6.2. Simulation of Example Mission

This section shows a simulation of the example shooting mission described in the previous section. A simulator developed in MULTIDRONE project is used. It is based on GAZEBO [23] and the PX4 [24] SITL (Software In The Loop) functionality. GAZEBO is a well-known open source multi-robot simulator. It allows for fast robot prototyping and creation of 3D scenarios. PX4 is an open-source autopilot software, implementing a set of functionalities to fly a drone both manually and autonomously. The SITL is a functionality to use PX4 with GAZEBO, simulating drone’s sensors such as Global Navigation Satellite System (GNSS) and Inertial Measurement Unit (IMU). Our simulator also uses UAV Abstraction Layer (UAL) [25], an open source library to interact with autonomous drones. With this simulator and our tools for media production, it is easy to run and test different examples without flying real drones but using the very same software that would run in the real system.
Recall that the mission consists of two shooting action sequences, one with a drone performing first a lateral shot (SA1) and then a static shot (SA2), and another with two drones performing an orbital shot together (SA3). In the simulation, the shooting target is simulated with a car following a straight road that the drones must track and film. Figure 10 depicts the timeline of the executed mission. Everything starts with the GET_READY event, which makes all drones take off and go to their corresponding waypoints. Then, the START_RACE event triggers both sequences. Finally, after 20 s, the drones come back to the home position and land.
Figure 11 shows Drone 1 doing the lateral shot while Drone 2 and Drone 3 are orbiting around the target. Figure 12 shows Drone 1 doing the static shot while Drone 2 and Drone 3 are still orbiting (The complete simulation can be seen in: https://youtu.be/qRPXTid9dFI.).

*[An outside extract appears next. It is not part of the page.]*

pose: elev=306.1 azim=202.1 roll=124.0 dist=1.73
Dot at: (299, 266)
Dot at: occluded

6.3. Integration with Real Drones

After validating the system in simulation, we integrated our tools with custom-built drones to run media production on real outdoor events. Figure 13 shows one of our drones, based on an hexarotor platform (120 cm of diagonal distance) with a Pixhawk 2.1 autopilot running PX4 [24]. The payload consists of an Intel NUC computer, a Here + RTK GNSS, a communication board, and a gimbal with a Blackmagic Micro Cinema camera.
The MULTIDRONE consortium ran some experimental media production in a countryside area near Bothkamp, in the north of Germany. We tested our system in mock-up, outdoor scenarios, implementing missions (e.g., shooting cyclists and rowers) with one to three drones and different shot types. The objective was to demonstrate the integration of the whole system and to explore the artistic possibilities of our tools for media production.
In particular, Figure 14 depicts some snapshots from an experiment where two drones have to shoot a rowing race in a lake. In that experiment, the original shooting mission consists of a lateral shot that runs concurrently with a fly-through followed by a static panoramic. The first shot is performed by one of the drones, which flies parallel to the boats over the yard. The other two shots are carried out by the other drone, which goes over the lake coming through the trees, and then keeps static following the rowers with the camera. In this case, one of the boats carries a GNSS receiver sending their position to the computers on board the drones, so that the gimbal cameras can track them all time as shooting targets. A video showing the whole shooting mission is available online (https://www.youtube.com/watch?v=COay0hZsMzk&feature=youtu.be).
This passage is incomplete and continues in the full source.